> [Work to be completed]:
Your answer consists of the lines in the data that contain "userSpaceOnUse". Copy each of them.

> [Data to process]:
>>>>

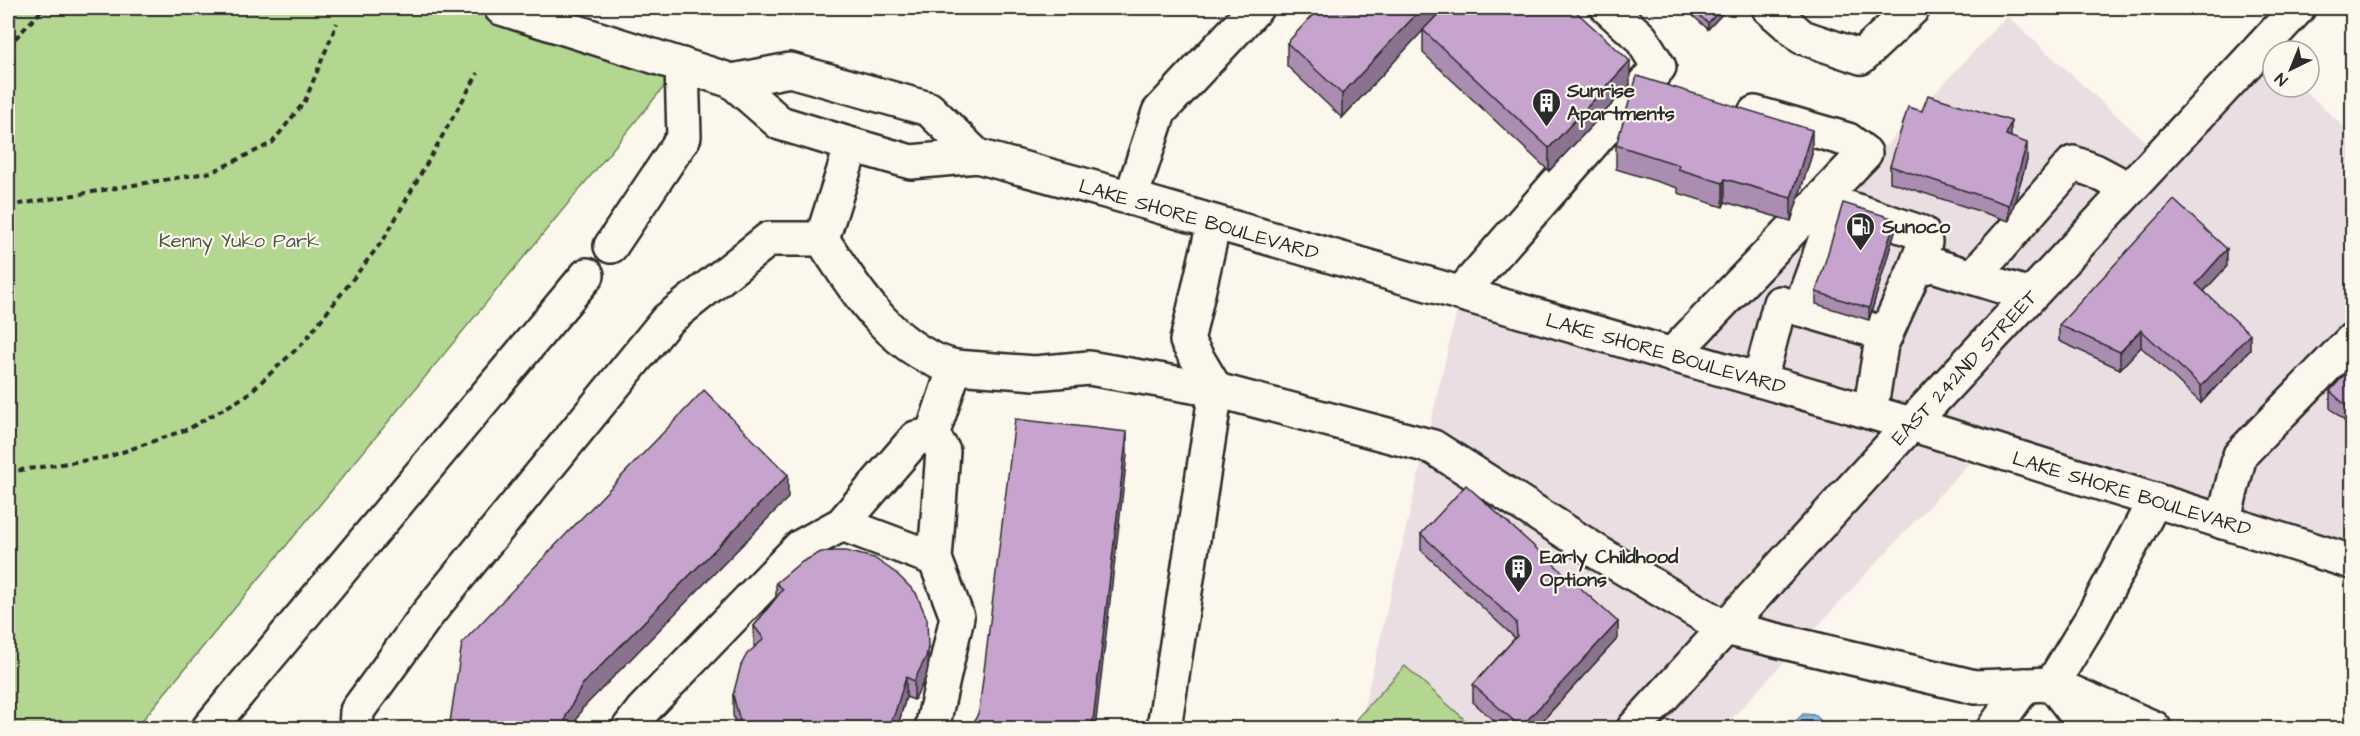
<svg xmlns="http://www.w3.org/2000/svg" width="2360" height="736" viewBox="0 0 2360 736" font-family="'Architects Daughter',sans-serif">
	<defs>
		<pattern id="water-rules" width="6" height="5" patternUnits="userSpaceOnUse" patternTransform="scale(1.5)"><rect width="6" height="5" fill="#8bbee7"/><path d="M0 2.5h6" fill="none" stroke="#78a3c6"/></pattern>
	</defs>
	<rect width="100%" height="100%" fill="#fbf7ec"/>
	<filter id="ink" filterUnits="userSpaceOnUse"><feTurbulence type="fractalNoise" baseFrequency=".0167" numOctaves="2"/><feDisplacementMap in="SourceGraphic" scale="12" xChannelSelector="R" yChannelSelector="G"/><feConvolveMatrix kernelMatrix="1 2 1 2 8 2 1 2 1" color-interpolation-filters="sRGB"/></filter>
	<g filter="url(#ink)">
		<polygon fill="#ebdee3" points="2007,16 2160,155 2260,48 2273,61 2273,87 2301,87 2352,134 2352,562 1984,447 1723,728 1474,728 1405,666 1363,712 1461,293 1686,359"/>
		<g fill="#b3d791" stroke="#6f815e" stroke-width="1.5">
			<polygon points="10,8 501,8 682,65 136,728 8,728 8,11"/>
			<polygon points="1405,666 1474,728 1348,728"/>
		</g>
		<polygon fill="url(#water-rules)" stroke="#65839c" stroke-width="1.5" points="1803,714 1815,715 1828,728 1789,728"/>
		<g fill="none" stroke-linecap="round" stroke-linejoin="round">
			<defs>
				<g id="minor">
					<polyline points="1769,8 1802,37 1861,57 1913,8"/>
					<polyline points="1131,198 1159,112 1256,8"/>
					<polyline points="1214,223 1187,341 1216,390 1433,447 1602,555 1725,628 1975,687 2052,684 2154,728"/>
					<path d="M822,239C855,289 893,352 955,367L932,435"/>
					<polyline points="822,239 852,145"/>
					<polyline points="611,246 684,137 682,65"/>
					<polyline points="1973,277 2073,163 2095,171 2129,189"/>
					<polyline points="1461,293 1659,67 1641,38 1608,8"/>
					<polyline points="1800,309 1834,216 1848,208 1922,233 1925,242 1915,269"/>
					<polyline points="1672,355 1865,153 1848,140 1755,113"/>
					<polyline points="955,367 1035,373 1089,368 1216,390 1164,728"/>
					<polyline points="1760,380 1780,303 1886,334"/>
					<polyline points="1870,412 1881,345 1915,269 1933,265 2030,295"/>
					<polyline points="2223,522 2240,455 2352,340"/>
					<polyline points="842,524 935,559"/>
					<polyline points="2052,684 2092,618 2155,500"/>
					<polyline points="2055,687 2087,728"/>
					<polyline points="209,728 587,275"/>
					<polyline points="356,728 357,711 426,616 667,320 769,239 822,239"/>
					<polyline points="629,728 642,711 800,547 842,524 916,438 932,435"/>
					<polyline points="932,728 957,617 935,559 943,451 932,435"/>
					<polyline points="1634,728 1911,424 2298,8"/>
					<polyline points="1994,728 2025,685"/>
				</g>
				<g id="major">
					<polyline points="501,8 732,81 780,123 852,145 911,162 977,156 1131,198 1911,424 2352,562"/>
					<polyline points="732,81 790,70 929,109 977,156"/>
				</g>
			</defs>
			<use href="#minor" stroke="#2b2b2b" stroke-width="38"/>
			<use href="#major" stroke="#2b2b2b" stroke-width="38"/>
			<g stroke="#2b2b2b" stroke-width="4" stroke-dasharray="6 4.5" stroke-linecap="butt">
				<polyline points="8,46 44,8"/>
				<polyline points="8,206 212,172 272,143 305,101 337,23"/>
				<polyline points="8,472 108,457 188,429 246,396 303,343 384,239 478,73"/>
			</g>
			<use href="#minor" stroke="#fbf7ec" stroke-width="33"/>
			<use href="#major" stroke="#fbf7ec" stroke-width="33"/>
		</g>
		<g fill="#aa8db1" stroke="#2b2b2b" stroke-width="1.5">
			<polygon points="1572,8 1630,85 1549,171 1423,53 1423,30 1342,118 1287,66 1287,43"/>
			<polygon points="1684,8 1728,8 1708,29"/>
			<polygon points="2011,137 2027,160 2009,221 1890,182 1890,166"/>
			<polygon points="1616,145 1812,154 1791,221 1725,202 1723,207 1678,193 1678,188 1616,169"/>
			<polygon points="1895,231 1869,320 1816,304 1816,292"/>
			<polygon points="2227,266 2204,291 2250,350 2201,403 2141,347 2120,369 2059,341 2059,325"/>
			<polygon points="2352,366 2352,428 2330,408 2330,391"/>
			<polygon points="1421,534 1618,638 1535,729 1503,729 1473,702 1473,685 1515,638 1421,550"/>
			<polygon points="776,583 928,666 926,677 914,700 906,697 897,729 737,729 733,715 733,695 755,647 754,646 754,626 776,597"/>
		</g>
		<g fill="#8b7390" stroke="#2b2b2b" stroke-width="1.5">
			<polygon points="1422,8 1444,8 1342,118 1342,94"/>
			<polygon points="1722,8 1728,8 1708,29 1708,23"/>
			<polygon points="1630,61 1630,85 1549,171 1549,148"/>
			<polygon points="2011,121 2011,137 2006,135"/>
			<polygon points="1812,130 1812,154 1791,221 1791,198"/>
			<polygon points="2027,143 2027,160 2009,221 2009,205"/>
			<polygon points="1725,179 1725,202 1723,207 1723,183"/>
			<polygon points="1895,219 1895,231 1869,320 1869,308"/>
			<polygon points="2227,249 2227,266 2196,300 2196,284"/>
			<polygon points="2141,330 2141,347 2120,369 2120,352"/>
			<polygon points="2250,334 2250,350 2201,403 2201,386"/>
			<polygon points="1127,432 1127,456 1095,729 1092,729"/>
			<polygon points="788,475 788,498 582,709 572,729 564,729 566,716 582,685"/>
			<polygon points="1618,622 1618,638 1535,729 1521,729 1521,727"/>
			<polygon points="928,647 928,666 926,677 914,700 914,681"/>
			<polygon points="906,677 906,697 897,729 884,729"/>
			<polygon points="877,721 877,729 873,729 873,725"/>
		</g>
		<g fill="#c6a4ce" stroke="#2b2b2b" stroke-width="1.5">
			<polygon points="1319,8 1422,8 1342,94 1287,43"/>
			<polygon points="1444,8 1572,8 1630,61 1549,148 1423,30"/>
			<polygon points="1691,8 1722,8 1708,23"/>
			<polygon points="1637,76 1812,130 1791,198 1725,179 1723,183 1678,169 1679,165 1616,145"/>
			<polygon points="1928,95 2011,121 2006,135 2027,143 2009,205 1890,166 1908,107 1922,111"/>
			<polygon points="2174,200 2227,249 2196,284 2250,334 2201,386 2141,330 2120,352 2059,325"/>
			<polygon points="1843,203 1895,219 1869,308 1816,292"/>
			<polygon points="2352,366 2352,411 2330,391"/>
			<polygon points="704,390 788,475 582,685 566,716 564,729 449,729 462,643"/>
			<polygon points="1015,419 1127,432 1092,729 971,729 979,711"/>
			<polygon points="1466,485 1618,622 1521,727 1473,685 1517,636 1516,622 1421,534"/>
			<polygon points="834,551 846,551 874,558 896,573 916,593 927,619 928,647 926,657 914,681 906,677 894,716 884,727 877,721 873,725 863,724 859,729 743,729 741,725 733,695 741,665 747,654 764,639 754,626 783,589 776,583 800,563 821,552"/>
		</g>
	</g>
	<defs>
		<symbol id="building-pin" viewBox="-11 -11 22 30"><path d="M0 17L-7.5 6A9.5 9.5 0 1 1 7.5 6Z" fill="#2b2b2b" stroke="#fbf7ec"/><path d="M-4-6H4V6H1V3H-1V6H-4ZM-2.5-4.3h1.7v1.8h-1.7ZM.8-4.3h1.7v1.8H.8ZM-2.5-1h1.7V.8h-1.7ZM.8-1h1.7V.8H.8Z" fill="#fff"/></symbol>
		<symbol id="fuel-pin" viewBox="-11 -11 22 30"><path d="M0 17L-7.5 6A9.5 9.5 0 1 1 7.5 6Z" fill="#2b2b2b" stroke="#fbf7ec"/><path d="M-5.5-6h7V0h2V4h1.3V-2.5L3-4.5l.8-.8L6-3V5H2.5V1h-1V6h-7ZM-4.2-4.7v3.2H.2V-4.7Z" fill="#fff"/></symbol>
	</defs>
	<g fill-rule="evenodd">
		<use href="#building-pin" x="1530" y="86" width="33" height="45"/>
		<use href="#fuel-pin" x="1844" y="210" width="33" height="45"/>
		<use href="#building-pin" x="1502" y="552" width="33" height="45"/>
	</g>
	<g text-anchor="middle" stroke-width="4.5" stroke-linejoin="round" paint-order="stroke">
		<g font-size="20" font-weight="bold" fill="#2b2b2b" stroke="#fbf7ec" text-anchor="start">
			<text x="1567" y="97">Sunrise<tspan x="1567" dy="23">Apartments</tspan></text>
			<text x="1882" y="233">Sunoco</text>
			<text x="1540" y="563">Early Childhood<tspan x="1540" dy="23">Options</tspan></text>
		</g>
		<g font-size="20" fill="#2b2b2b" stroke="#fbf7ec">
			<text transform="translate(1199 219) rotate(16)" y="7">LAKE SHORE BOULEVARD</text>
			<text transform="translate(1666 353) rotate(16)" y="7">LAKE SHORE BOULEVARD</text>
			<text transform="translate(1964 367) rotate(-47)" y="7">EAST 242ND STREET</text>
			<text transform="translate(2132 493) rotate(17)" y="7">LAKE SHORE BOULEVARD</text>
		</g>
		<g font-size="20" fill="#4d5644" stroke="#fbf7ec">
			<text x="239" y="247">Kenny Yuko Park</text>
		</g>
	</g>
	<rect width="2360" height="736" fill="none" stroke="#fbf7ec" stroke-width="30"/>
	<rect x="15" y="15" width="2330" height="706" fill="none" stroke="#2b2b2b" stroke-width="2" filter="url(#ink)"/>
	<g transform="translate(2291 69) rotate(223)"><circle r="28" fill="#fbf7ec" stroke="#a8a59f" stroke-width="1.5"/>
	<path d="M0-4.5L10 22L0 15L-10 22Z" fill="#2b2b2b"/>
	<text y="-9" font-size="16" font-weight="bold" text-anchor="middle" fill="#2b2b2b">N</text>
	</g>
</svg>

<<<<

> [Response to the task]:
		<pattern id="water-rules" width="6" height="5" patternUnits="userSpaceOnUse" patternTransform="scale(1.5)"><rect width="6" height="5" fill="#8bbee7"/><path d="M0 2.5h6" fill="none" stroke="#78a3c6"/></pattern>
	<filter id="ink" filterUnits="userSpaceOnUse"><feTurbulence type="fractalNoise" baseFrequency=".0167" numOctaves="2"/><feDisplacementMap in="SourceGraphic" scale="12" xChannelSelector="R" yChannelSelector="G"/><feConvolveMatrix kernelMatrix="1 2 1 2 8 2 1 2 1" color-interpolation-filters="sRGB"/></filter>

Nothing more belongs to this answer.